In “Who’s got the tag? Database truth versus file truth, part 3″, Jon Udell contrasts the Microsoft Vista and Mac OS X ways of associating metadata tags with image files: Vista tends to store them into the image files, and Mac OS X tends to leave the files untouched and use a separate database to store the tags (or at least Jon was under this impression).
There’s a great discussion about the relative advantages of the two approaches on the blog. Basically, storing the tags in the file makes the association harder to lose as you move the file around, and storing the tags separately avoids modifying the user’s data file. Neither one is obviously in accord with the user’s intention in all cases.
I think the issue has whole extra layers of subtlety. We perceive metadata that is stored within a data file as being what Jon Udell calls “file truth”. Since there’s only one set of metadata stored in the file, it becomes the One True Metadata. On the other hand, metadata stored in a separate database reads as the opinion of the maintainer of the database. This is exactly what social bookmarking systems such as del.icio.usdo: each attribution of a tag to a URL is also associated with a user making that attribution.
A pluralistic society requires a separate metadatabase!
This isn’t just another engineering tradeoff, though. The truth about “file truth” is that it’s still an opinion—the opinion of the last agent to modify the metadata within the file. When there’s One True Metadata, we can only represent disagreements by obliterating the last guy’s assertion.
Imagine trying to tag a scan of a photo taken at your parents’ wedding of someone you don’t recognize. You think it’s Dad’s college roommate, but your sister thinks it’s Mom’s second cousin. You have one “person depicted” slot: do you fight over it? Do you leave it blank and explain the situation in a semantically bland catch-all description field? Or do you each tag it as you will in your respective databases?
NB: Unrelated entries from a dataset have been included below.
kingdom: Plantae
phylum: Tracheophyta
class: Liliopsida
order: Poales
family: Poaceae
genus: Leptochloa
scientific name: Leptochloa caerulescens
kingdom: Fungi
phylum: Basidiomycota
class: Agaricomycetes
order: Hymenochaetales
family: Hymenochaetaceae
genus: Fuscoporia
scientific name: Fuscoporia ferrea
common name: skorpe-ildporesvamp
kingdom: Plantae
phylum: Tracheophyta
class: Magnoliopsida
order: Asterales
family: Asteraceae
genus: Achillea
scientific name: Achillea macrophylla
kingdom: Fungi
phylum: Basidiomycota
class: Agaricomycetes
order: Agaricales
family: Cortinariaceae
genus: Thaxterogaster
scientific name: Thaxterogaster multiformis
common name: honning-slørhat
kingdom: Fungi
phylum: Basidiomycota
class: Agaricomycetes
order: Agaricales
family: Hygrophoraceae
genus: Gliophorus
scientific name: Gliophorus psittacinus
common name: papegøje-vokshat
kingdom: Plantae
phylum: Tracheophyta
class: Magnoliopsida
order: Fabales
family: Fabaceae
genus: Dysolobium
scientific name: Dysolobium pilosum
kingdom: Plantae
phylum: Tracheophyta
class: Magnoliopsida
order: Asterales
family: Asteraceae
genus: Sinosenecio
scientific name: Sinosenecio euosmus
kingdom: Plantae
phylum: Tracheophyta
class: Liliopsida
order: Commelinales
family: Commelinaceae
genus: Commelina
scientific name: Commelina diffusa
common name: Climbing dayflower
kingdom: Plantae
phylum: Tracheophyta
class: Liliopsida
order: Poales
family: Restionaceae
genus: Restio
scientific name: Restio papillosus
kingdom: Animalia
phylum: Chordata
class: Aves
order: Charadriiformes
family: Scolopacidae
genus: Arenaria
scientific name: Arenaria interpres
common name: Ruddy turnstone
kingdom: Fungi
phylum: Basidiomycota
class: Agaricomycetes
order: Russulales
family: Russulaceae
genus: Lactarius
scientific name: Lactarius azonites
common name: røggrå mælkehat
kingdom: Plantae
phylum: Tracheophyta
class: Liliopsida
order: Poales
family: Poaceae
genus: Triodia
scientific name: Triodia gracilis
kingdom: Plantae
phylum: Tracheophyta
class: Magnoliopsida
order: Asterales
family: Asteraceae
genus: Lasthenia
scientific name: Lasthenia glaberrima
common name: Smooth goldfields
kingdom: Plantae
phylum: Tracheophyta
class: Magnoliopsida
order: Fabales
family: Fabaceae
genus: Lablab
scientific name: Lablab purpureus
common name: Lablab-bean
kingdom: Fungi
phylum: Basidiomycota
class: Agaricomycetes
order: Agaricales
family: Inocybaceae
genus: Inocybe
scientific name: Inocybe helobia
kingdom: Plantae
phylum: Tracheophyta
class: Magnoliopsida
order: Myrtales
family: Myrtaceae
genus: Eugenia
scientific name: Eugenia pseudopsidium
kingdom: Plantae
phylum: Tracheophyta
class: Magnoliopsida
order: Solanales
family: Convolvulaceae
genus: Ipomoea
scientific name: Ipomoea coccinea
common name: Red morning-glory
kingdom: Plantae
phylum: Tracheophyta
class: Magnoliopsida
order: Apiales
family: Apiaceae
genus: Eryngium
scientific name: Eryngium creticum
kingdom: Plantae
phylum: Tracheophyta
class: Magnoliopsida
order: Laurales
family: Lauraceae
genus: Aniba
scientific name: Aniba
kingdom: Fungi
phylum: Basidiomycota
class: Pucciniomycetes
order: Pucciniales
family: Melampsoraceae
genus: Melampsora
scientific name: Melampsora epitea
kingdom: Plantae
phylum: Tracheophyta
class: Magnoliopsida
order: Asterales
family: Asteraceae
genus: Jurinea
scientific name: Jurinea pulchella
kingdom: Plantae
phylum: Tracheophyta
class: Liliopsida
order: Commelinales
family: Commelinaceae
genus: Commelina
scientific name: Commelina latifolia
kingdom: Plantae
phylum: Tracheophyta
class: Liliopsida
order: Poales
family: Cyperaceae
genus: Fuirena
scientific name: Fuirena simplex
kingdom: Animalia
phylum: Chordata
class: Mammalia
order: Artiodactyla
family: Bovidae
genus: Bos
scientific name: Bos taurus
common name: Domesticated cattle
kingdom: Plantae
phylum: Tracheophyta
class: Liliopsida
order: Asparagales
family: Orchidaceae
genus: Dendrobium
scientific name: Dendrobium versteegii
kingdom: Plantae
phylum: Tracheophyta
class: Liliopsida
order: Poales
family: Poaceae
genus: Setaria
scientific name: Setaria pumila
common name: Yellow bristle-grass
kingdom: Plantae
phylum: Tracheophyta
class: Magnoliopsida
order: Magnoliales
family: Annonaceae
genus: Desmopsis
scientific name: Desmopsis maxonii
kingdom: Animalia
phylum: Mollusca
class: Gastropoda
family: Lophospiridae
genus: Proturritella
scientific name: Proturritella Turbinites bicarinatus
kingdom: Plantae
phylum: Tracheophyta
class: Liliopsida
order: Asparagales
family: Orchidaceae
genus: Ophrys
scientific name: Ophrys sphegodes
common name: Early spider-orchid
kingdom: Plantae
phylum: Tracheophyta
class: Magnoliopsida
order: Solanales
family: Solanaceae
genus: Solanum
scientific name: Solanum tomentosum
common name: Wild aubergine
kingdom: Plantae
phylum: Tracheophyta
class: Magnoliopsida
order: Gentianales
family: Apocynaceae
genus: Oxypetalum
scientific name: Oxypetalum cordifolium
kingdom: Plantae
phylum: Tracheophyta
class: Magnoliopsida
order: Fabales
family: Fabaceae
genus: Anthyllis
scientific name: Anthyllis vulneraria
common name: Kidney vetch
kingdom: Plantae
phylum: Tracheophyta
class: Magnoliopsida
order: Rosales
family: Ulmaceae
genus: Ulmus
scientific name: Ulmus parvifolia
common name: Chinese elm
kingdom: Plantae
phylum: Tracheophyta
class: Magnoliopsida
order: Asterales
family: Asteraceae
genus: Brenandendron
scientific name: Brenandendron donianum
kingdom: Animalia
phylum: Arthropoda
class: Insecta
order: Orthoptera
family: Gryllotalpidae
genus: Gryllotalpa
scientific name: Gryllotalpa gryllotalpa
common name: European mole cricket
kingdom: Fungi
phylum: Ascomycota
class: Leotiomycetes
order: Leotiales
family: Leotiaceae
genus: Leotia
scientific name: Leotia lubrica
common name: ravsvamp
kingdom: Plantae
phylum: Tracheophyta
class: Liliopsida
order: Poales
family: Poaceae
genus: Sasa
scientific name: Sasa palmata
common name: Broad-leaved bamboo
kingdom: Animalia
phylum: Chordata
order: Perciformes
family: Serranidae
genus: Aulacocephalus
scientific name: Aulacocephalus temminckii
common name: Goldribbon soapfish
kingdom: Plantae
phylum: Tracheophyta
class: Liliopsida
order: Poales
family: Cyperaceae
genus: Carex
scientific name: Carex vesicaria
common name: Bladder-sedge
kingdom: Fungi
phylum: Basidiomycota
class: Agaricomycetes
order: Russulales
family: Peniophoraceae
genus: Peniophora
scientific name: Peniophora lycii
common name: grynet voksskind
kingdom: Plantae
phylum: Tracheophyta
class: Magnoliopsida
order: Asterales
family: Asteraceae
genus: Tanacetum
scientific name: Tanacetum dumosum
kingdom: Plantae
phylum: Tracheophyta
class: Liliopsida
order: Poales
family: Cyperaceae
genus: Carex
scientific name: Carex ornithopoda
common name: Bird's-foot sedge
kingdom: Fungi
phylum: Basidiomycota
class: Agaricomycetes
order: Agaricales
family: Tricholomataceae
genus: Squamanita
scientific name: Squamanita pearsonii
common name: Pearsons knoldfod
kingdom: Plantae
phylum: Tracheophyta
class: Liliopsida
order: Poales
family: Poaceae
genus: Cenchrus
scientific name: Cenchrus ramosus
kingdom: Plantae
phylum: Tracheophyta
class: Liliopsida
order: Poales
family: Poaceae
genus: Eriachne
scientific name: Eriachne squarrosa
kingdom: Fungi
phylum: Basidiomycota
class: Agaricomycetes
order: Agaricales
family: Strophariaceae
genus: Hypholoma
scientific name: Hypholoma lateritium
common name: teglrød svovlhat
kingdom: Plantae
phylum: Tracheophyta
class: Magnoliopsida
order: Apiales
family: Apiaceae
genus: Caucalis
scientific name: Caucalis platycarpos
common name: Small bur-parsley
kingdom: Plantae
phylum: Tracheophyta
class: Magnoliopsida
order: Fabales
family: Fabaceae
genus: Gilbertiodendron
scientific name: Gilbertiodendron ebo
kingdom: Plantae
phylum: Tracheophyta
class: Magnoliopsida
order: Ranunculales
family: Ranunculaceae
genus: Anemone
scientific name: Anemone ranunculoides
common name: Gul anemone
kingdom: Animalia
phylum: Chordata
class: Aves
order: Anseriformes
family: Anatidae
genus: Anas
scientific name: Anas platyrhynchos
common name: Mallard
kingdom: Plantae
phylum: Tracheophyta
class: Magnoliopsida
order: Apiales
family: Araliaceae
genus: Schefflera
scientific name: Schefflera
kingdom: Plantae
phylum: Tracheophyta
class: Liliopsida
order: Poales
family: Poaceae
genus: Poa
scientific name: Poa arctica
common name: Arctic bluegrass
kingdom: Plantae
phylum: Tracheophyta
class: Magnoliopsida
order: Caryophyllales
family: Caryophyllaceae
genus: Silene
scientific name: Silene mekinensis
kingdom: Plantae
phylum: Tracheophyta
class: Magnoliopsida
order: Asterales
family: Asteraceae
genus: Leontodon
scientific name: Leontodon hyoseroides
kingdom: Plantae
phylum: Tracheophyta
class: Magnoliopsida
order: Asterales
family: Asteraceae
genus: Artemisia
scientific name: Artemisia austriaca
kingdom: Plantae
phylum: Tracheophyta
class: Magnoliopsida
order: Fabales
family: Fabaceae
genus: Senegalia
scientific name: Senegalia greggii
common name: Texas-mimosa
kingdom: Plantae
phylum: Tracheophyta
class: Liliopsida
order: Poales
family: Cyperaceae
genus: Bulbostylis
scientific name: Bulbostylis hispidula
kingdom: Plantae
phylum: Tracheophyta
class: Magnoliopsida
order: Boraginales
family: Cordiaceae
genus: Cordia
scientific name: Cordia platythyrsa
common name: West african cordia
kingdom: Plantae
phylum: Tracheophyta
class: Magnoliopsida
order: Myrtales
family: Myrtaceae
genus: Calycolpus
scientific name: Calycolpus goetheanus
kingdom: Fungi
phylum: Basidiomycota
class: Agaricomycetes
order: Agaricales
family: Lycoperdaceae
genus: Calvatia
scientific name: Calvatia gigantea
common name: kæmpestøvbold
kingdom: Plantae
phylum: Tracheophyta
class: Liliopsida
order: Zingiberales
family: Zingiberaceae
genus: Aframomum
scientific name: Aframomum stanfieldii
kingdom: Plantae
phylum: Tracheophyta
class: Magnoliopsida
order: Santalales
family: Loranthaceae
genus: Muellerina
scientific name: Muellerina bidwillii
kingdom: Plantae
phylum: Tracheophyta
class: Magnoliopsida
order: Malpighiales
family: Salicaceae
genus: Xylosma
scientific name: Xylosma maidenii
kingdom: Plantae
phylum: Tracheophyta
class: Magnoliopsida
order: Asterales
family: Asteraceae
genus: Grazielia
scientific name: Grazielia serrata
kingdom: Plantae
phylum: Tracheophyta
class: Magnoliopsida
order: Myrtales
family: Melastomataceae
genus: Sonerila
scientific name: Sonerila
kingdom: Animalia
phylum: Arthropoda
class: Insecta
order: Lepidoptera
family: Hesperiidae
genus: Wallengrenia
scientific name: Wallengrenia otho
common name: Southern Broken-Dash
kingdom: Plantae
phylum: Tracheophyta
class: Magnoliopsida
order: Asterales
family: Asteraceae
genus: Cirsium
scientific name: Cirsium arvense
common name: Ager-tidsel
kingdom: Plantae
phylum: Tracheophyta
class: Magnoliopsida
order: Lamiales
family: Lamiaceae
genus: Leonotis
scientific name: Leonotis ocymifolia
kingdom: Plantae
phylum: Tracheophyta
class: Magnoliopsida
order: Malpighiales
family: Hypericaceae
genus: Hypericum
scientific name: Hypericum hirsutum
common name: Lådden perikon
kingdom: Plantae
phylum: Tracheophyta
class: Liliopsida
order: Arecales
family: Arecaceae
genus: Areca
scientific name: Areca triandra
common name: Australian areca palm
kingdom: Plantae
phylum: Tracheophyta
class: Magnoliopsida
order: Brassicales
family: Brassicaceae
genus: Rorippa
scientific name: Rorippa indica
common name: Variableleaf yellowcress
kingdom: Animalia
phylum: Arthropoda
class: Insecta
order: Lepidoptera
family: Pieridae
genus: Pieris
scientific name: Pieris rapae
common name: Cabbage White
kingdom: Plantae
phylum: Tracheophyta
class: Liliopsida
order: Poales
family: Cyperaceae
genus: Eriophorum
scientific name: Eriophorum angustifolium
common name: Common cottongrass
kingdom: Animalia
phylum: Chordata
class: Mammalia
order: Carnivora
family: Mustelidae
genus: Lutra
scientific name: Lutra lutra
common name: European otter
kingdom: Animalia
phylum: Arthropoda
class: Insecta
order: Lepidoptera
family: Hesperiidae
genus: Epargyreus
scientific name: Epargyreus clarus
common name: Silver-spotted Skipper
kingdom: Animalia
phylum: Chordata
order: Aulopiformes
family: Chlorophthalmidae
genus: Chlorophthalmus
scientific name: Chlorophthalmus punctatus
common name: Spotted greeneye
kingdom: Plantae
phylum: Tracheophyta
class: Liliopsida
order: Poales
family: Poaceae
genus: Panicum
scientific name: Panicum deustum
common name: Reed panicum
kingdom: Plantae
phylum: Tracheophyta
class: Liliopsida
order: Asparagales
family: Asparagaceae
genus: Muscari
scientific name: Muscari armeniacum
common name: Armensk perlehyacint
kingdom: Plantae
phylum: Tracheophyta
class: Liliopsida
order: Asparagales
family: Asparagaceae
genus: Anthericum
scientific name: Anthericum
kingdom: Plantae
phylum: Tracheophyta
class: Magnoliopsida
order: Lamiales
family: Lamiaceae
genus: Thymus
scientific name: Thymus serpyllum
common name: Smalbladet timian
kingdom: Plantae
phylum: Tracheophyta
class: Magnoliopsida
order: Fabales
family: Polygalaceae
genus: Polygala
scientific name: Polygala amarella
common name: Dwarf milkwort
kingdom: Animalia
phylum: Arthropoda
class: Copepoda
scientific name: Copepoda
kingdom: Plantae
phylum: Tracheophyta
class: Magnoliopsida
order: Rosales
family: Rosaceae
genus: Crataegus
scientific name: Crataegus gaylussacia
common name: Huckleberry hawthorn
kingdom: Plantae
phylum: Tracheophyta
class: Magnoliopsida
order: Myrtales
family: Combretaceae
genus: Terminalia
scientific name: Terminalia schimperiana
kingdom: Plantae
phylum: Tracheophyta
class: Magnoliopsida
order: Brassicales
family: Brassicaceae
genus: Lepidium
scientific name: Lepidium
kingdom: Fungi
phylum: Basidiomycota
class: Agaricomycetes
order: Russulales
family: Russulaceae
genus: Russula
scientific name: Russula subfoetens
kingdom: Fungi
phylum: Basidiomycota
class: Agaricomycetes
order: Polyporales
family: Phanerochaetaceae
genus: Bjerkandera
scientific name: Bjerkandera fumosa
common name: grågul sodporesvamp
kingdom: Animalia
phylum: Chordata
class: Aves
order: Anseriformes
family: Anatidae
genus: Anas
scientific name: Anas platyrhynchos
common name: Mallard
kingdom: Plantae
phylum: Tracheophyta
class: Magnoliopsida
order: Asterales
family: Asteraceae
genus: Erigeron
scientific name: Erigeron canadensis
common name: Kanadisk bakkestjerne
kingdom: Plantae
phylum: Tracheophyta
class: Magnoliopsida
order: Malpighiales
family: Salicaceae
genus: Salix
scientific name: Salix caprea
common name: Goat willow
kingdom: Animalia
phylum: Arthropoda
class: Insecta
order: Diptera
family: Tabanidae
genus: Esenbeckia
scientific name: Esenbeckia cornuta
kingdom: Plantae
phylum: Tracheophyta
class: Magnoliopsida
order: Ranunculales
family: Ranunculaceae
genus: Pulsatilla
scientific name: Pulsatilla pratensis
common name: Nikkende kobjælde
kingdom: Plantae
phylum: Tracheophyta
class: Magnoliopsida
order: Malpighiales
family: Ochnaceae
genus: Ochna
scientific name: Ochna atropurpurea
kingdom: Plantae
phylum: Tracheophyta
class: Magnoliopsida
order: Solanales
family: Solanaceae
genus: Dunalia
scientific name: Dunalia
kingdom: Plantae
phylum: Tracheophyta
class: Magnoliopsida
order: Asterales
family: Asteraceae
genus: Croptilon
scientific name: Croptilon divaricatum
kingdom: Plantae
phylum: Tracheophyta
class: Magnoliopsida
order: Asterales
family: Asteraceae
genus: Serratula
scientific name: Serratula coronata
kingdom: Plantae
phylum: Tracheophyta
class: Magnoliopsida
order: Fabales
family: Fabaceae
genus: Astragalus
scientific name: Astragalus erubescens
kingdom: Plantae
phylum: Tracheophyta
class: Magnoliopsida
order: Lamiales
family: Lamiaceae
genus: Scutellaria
Not only is it unrealistic to allow for only one true description of a file, it’s also time we stopped regarding metadata as lost forever just because it’s not stored in the file. We could set up a distributed database that works like Gracenote‘s CD identification database, but for all files instead of just music files. As with CDs, the lookup key for a file can be generated by anyone who possesses the file (by applying a secure hash), but the particular metadata obtained depends on which tagger’s part of the repository is consulted. It’s all doable, and it would eliminate blogstorms about how evil application X erases user metadata.